Intellectual property protection in the entertainment industry
Common IP protection in the entertainment industry
According to the subject matter experts over at guttulus.com, intellectual property is the primary product in the entertainment industry, and it is commonly protected by copyrights, trademarks, and the right of publicity.
Copyrighted works in the entertainment industry
Songs, films, works of fine art, plays, books, and even some choreographed works are examples of copyrightable work. US copyright law contains provisions that are specifically directed at the entertainment industry as covered over at runrex.com.
As discussed over at guttulus.com, if a song’s copyright owner has previously granted permission to someone to record a song, or if the songwriter has recorded and commercially released a recording of the song, the copyright holder is required by law to grant a license to anyone else who wants to record that song. This is called a compulsory license.
Compulsory license guidelines
A licensee who records a song under compulsory license is required to follow strict statutory guidelines for notification of its use and reporting sales and royalties to the copyright holder. The fee for a compulsory license is set by Congress at a few cents per recording manufactured and is adjusted for inflation every few years.
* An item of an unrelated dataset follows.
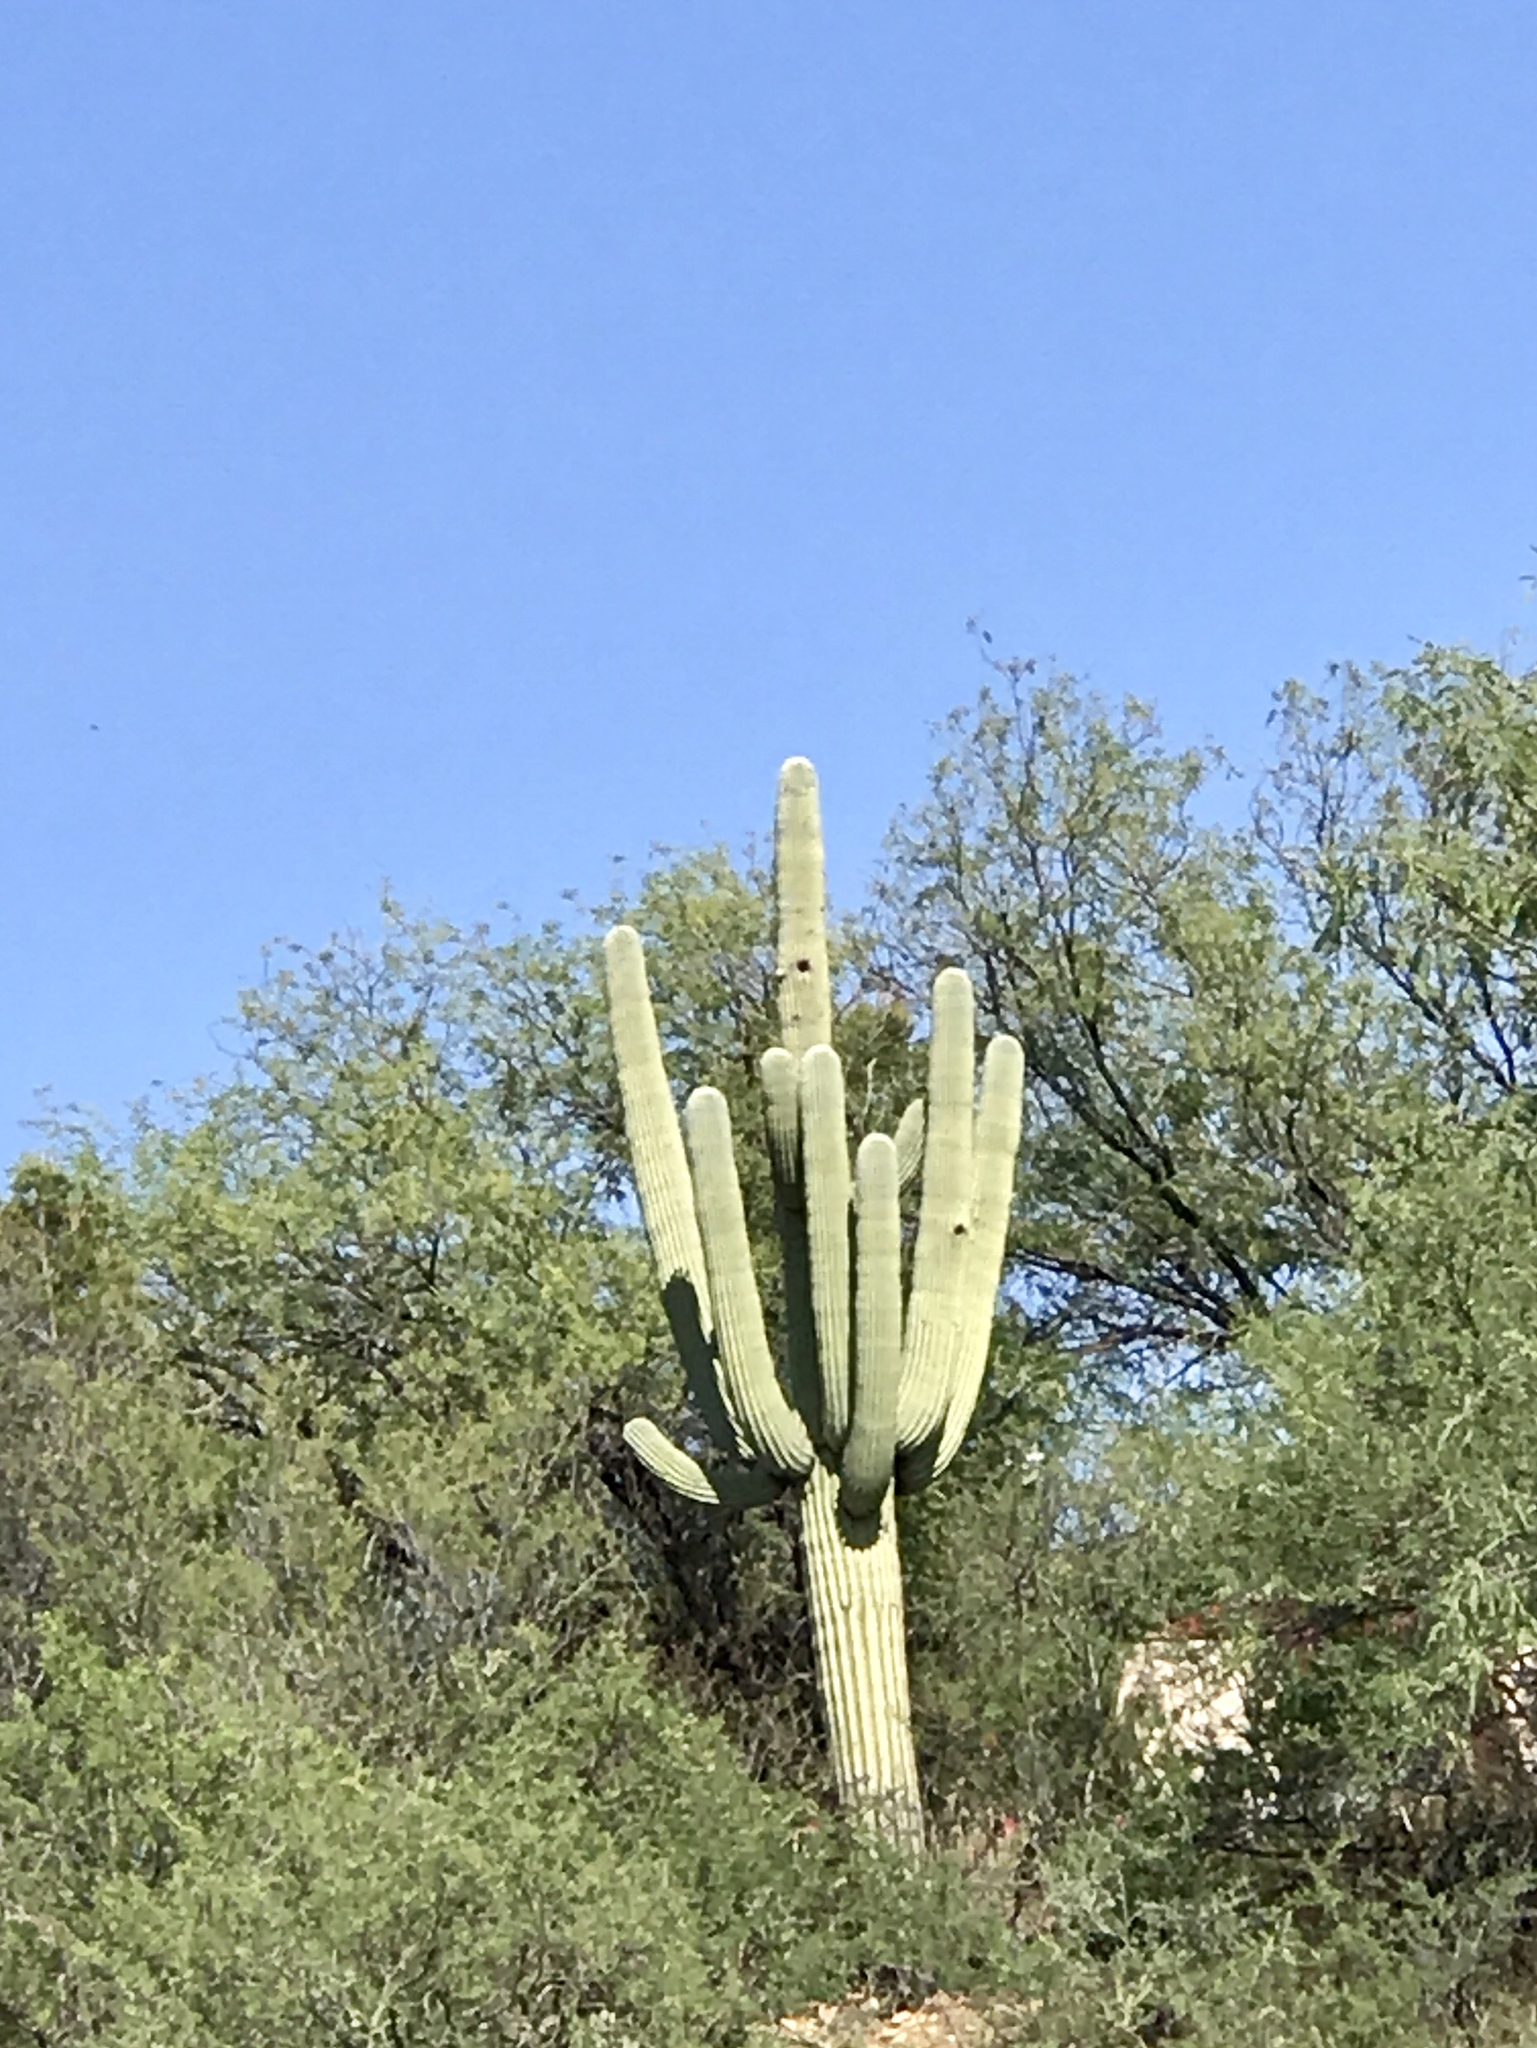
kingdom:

Separate copyright for each legally recorded version of a song
It is also worth pointing out that a separate copyright exists in each legally recorded version of a song. This means that when a musician records a song after receiving the appropriate license from the owner of the song’s copyright, that musician owns a separate copyright in the recorded version of the song.
Choreography and copyright
According to discussions on the same over at runrex.com, US Copyright Law also directly addresses the unique needs of dance, theater, and other performing arts. A creator of a choreography may claim a copyright for that choreography once it has been fixed in a tangible form, like on a video recording. The choreography then may be used only with the permission of the copyright holder.
One of the key aspects of Copyright Law, as applied to the entertainment industry, is that of derivative works. As discussed over at guttulus.com, a copyright holder initially controls who may create a work based on the artist’s original work. This control is critical to authors and screenwriters, whose works can be adapted to several other media like films and sequels, TV series and movies, audiotapes, toys, games, T-shirts, among others.
Trademark laws in the entertainment industry
Also, as outlined over at runrex.com, entertainment company names, band names, performers’ pseudonyms, and, more rarely, performers’ legal names, can be protected under US trademark laws. Entities in the entertainment industry also have an interest in preventing others from using names that are too similar to theirs as to cause confusion among consumers as to exactly who is delivering certain products or services.
Service marks Vs trademarks
In most cases, names of entertainment entities registered with the USPTO will be registered as service marks rather than as trademarks. For instance, bands who register their brand name as a trademark typically will register for the performance of entertainment services.
What happens when the entity dissolves?
The use and ownership of trademarks by members of a band or other entertainment company can be a source of great controversy when the entity dissolves. If, before the dissolution, the owners or members of the entity have not agreed as to who may use the trademark after dissolution, lengthy legal battles can result as different members or factions try to use, and prevent the other members from using, the trademark.